We may never have an Italian American in the Oval Office, but we’ve got some sacred icons.
The nomination of Amy Coney Barrett for the Supreme Court has conjured up the spirit of Justice Antonin Scalia. Conservatives are championing her nomination with a simple mantra: Barrett is Scalia’s reincarnation. She clerked for him, shares his same values for family, country, and an unambiguous Constitution.
Scalia was appointed by Republican President Ronald Reagan in 1986 in a direct appeal for Italian American votes. It was just two years after Geraldine Ferraro, the first Italian American and first female, chosen for the Democratic Mondale-Ferraro ticket. Although she and Walter Mondale lost that election, the power of the Italian American vote wasn’t lost on winner Reagan.
The Italian American voting bloc soon dissolved, but Scalia went on to become the conservative ideologue for the nation. Dissent was his specialty in a Supreme Court that leaned left. Scalia managed to push the 2nd Amendment away from the 1939 interpretation of gun ownership primarily as support for “a well-regulated militia” to one that decided the militia was extraneous to gun rights. Not all Italian Americans accepted his brand of Constitutional logic.

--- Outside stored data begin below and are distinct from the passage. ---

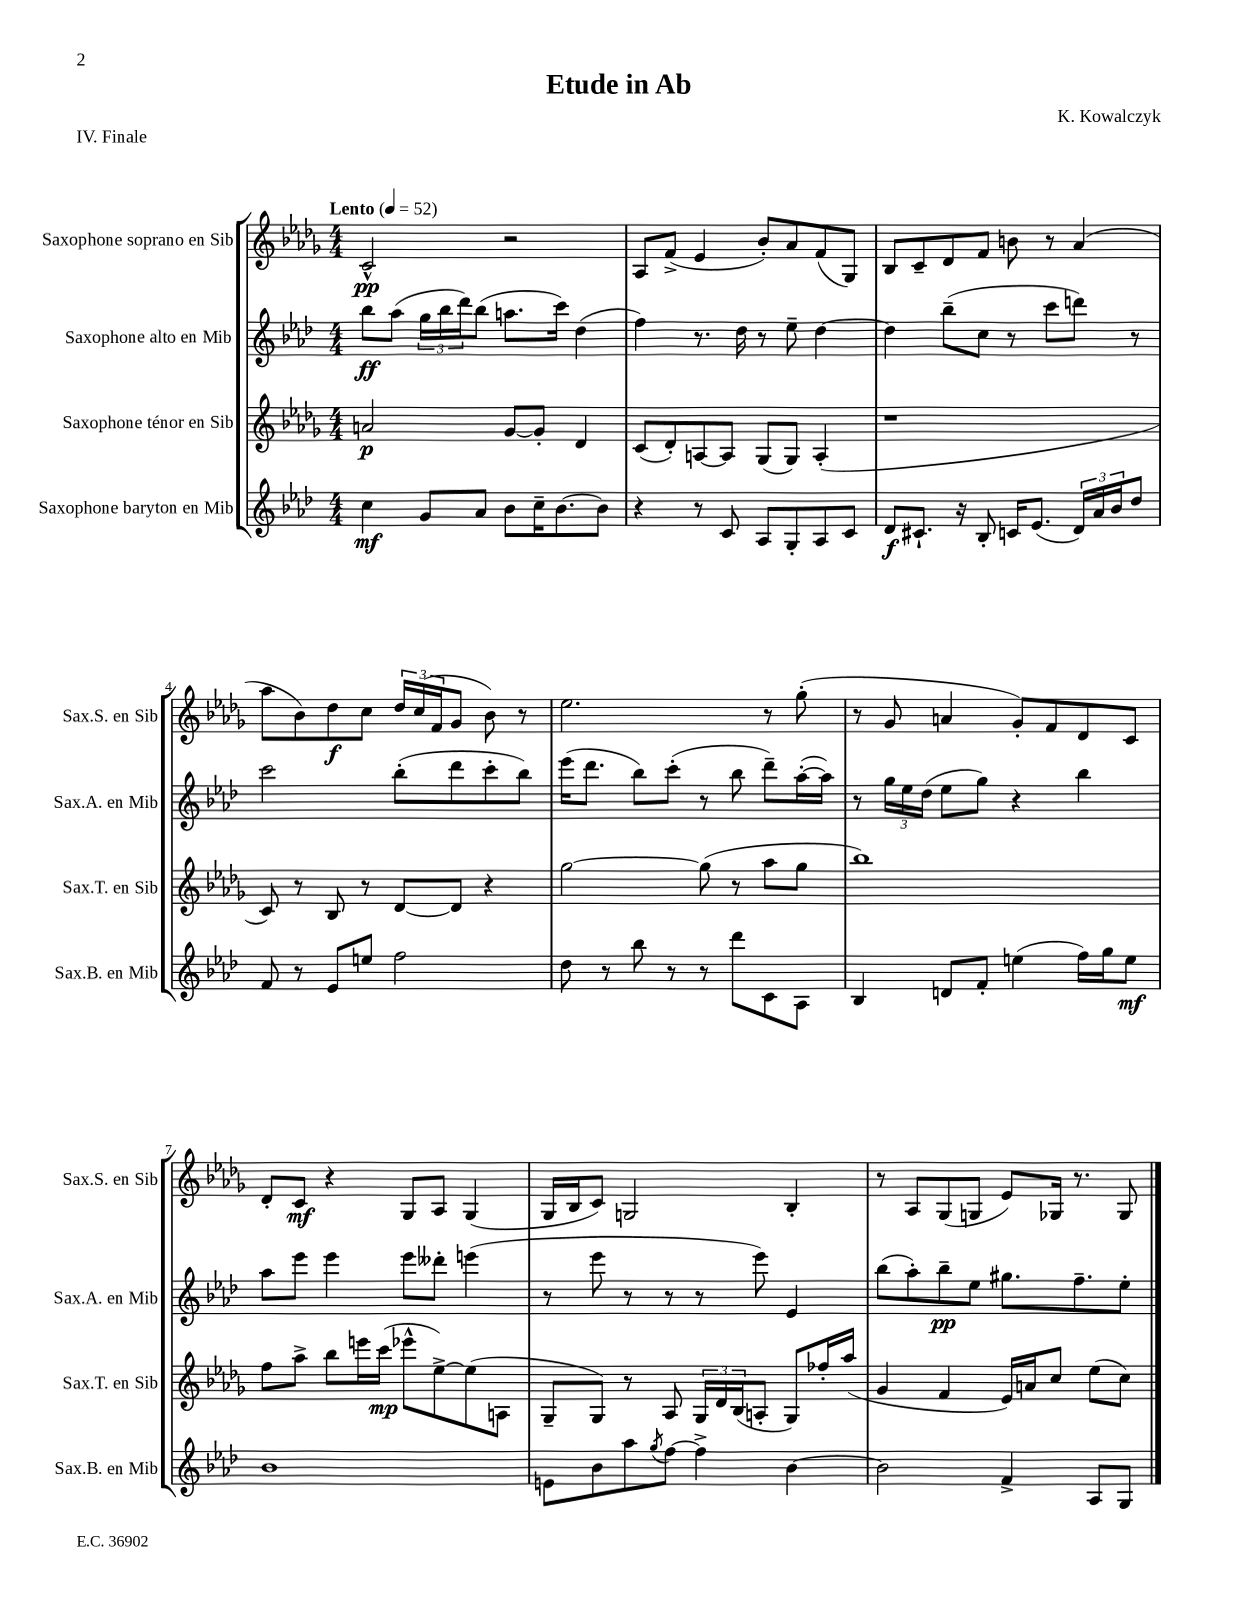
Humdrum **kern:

**kern	**kern	**kern	**kern
*staff4	*staff3	*staff2	*staff1
*clefG2	*clefG2	*clefG2	*clefG2
*k[b-e-a-d-]	*k[b-e-a-d-g-]	*k[b-e-a-d-]	*k[b-e-a-d-g-]
*M4/4	*M4/4	*M4/4	*M4/4
*MM52	*MM52	*MM52	*MM52
4cc	2a	8bb-	2c^^
.	.	(8aa-	.
8g	.	24gg	.
.	.	24bb-	.
.	.	24ddd-)	.
8a-	.	(8bb-	.
8b-	[8g-	8.aa	2r
16cc~	8g-']	.	.
[8.b-	.	16ccc)	.
.	4d-	(4dd-	.
8b-]	.	.	.
=	=	=	=
4r	(8c	4ff)	8A-
.	8d-')	.	(8f^
8r	[8A	8.r	4e-
8c	8A]	.	.
.	.	16dd-	.
8A-	(8G-	8r	8b-')
8G'	8G-)	8ee-~	8a-
8A-	(4A'	[4dd-	(8f
8c	.	.	8G-)
=	=	=	=
8d-	1r	4dd-]	8B-
8.c#`	.	.	8c~
.	.	(8bb-~	8d-
16r	.	.	.
8B-'	.	8cc	8f
16c	.	8r	8b
(8.e-	.	.	.
.	.	8ccc	8r
24d-)	.	8ddd)	(4a-
24a-	.	.	.
24b-	.	.	.
8dd-	.	8r	.
=	=	=	=
8f	8c)	2ccc	8aa-
8r	8r	.	8b-)
8e-	8B-	.	8dd-
8ee	8r	.	8cc
2ff	[8d-	(8bb-'	24dd-
.	.	.	(24cc
.	.	.	24f
.	8d-]	8ddd-	8g-
.	4r	8ccc'	8b-)
.	.	8bb-)	8r
=	=	=	=
8dd-	[2gg-	(16eee-	2.ee-
.	.	8.ddd-	.
8r	.	.	.
8bb-	.	8bb-)	.
8r	.	(8ccc'	.
8r	(8gg-]	8r	.
8ddd-	8r	8bb-	.
8c	8aa-	8ddd-~)	8r
8A-	8gg-	([16aa-'	(8gg-'
.	.	16aa-])	.
=	=	=	=
4B-	1bb-)	8r	8r
.	.	24gg	8g-
.	.	24ee-	.
.	.	(24dd-	.
8d	.	8ee-	4a
8f'	.	8gg)	.
(4ee	.	4r	8g-')
.	.	.	8f
16ff)	.	4bb-	8d-
16gg	.	.	.
8ee	.	.	8c
=	=	=	=
1b-	8ff	8aa-	8d-'
.	8aa-^	8eee-	8c
.	8bb-	4eee-	4r
.	16eee	.	.
.	(16ccc	.	.
.	8eee-^^	8eee-	8G-
.	[8ee-^)	8ddd--'	8A-
.	(8ee-]	(4eee	(4G-
.	8A	.	.
=	=	=	=
8e	8G-~	8r	16G-
.	.	.	16B-
8b-	8G-)	8eee-	8c)
8aa-	8r	8r	2G
8qgg	.	.	.
[8ff	8A-	8r	.
4ff^]	24G-	8r	.
.	24d-	.	.
.	(24B-	.	.
.	8A'	8eee-)	.
[4b-	8G-)	4e-	4B-'
.	16ff-'	.	.
.	(16aa-	.	.
=	=	=	=
2b-]	4g-	(8bb-	8r
.	.	8aa-')	8A-
.	4f	8bb-~	(8G-
.	.	8ee-	8G
4f^	16e-)	8.gg#	8e-)
.	16a	.	.
.	8cc	.	16G-
.	.	8.ff~	8.r
8A-	(8ee-	.	.
8G	8cc)	8ee-'	8G-
==	==	==	==
*-	*-	*-	*-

On other matters, Scalia wasn’t successful in overturning Roe v Wade abortion rights. Nor was he able to sway the court against Obamacare in 2015. A year later he died suddenly, but his spirit hovered over the court awaiting a conservative majority. In a stunning turn of events starting in 2017, President Trump was able to appoint two conservative replacements to the court. With Amy Coney Barrett as the third appointee in his rookie term, no wonder Judge Barrett is seen as the second coming of Scalia – the court will have its conservative majority.
Another common tie between Judge Barrett and the late Justice Scalia is their Catholic faith. Scalia was Jesuit-trained and devout through intellect. Barrett follows a charismatic branch of Catholicism, a Pentecostal version that is more emotional, encourages male dominance, believes in prophesies, and worship that includes waving of hands and intense prayer, healing by laying on of hands. However, the two asserted that religion plays no conscious part in their judicial duties.
Coincidentally, Scalia had nine children, Barrett has seven – five natural, two adopted from Haiti. In this similarity, both are stereotypes of devout Catholics.
Lurking in the wings, aghast at Trump’s nomination of a justice just before the national election, stands House Speaker Nancy Pelosi, yet another icon of the Italian American community. The first woman Speaker, third in line to be president, Pelosi is also a devout Catholic. She has five children, but is not against abortion or same-sex marriage. Despite the Catholic connection, Pelosi and Barrett share very little of Catholic doctrine in common.
Speaking of doctrine, during a 2017 confirmation hearing for appointment to a federal appeals court, Barrett was subjected to a very questionable cross-examination by Senator Diane Feinstein (D-CA) regarding her faith. Stating that Barrett’s “[Catholic] dogma lives loudly within you, and that’s of concern…” Feinstein’s grilling shocked even many Democrats. Would the senator dare touch a religious nerve had the candidate been a Muslim or a fellow Jew? Like Italian Americans, Catholics are rarely a protected species of the politically correct.
Judge Barrett will soon be vetted by the Senate Judiciary Committee headed by a Republican majority. But, as luck would have it, sitting beside them will be none other than Senator Diane Feinstein. Now 87-years old, Feinstein and her Democratic colleagues will wisely stay clear of both Barrett’s Catholicism and abortion rights. No doubt, this hearing will be a media event with much at stake. From the various liberal outlets I’ve watched, the Democratic focus will be on Barrett’s views of the Affordable Care Act (Obamacare), a safer line of questioning. Yet, a NYTimes editorial by a Catholic opinion writer Elizabeth Bruenig has resurrected the old notion of Catholics as impediments to a liberal nation – how the Catholic devout and their institutions resist an “anything goes” society.
It is abortion rights that looms larger in the Barrett nomination. This is the real issue. Are Catholics the only group appalled by the wholesale liquidation of human fetuses? In this age of accessible contraception and the “morning after” pill, why is surgical abortion, except in extraordinary cases, an acceptable norm in modern society?